Monday, December 1, 2008

How to evaluate our students’ Globaloria projects and participation?

Amazingly, our students are well into the creation of their games. Many of you have been thinking hard about how to evaluate our students’ work, their games and presentations.

As we encouraged you in the summer Globaloria Academy, we hope that you have actually shared the evaluation forms and process with your students. If not, now would be a great time to review the evaluation forms and process with students and talk about their questions. It is important to let them understand how their participation, each and every day, in class and on the class wiki, their team work as well as their final games and their presentations will be evaluated.

The Globaloria community has collaborated on an Evaluation Tool Kit. It is located on the Educator's Wiki.

Please share with us how you change it to fit better with your students’ level, style, and accomplishments:

For example, if you are at the middle school level you may need to customize or simplify the descriptions for the performance categories. At the high school level, you may want to add an area of focus that you integrated into your class throughout the semester.

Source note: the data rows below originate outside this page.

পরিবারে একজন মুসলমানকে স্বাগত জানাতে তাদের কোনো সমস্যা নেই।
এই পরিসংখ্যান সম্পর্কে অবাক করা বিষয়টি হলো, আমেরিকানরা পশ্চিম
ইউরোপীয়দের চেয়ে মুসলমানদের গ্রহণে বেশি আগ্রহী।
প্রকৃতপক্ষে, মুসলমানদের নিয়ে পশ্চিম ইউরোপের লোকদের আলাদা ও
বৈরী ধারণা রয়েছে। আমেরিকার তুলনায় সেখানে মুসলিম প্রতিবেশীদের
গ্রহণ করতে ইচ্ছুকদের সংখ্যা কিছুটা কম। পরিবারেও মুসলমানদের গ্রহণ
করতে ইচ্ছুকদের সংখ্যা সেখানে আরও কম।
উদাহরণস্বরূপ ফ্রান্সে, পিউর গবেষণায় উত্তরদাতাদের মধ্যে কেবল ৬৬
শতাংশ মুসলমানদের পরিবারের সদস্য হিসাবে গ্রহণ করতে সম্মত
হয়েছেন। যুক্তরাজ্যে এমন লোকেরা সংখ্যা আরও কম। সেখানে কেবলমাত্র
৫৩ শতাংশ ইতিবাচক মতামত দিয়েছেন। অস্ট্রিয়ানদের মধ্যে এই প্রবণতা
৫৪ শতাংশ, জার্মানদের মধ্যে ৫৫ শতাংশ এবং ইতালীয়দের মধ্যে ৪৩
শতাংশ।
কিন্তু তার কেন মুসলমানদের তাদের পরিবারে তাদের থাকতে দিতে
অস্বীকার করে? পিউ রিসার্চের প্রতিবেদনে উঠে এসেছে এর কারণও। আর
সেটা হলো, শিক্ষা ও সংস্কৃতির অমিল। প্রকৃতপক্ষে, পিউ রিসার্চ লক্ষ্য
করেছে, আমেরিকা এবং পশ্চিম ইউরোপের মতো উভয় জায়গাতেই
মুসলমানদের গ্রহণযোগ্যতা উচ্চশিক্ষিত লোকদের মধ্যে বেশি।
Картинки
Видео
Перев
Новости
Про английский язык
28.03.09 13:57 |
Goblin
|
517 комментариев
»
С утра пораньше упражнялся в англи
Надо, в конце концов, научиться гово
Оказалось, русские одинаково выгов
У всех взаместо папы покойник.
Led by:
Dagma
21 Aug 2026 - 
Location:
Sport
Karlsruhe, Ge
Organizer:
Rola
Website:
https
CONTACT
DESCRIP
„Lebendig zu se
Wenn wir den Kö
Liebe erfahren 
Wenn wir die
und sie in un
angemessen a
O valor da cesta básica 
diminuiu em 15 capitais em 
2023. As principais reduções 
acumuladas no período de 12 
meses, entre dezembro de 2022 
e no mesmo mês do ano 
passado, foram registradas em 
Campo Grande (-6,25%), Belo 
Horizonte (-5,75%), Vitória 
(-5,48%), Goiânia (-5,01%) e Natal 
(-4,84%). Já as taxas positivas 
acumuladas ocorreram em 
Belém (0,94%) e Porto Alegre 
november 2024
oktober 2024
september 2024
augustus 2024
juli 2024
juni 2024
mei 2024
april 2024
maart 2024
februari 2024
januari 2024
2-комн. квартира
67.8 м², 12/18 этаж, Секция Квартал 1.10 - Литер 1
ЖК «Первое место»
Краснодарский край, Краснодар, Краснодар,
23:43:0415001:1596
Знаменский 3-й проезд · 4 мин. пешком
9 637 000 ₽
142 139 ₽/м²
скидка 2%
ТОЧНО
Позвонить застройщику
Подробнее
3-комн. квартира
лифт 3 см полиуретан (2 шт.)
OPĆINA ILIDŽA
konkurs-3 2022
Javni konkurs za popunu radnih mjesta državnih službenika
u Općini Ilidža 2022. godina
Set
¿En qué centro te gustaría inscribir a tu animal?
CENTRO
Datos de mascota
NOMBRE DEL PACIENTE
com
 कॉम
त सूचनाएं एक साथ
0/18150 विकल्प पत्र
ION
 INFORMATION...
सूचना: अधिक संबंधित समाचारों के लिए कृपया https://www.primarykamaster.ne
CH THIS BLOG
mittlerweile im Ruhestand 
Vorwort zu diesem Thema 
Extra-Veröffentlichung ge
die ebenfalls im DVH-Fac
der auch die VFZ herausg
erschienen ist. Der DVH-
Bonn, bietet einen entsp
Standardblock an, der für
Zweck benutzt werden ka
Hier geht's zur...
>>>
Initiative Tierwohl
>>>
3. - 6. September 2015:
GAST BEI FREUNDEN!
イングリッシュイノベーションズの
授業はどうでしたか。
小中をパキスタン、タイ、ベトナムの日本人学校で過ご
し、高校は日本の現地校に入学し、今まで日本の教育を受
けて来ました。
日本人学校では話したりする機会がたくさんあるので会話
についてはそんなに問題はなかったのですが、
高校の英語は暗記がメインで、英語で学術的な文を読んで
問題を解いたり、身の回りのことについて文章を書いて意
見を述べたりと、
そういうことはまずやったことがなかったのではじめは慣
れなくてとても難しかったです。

Remember, good evaluation is a critical part of the learning process and can be an extremely powerful and positive experience for your students.

3 comments:

Shannon said...

Awesome info Lee. I also want to remind everyone that we are having a mini workshop next Monday, Oct 8 at 5 pm on this very topic. So be sure to join us for that!

Shannon said...

Whoops did I really type October 8? I meant DECEMBER 8. Wow, time flies. :)

Cindy said...

I love the fact that Lee talked about adapting to middle school, high school, or college level lessons. I have always, always stressed that teachers can adapt any lesson to all levels and almost across all curricular areas. You don't even have to stretch. Globaloria is so 21st century perfect, the very thing that WV strives to be. I also like the fact that we can call it project-based, a good 21st century term.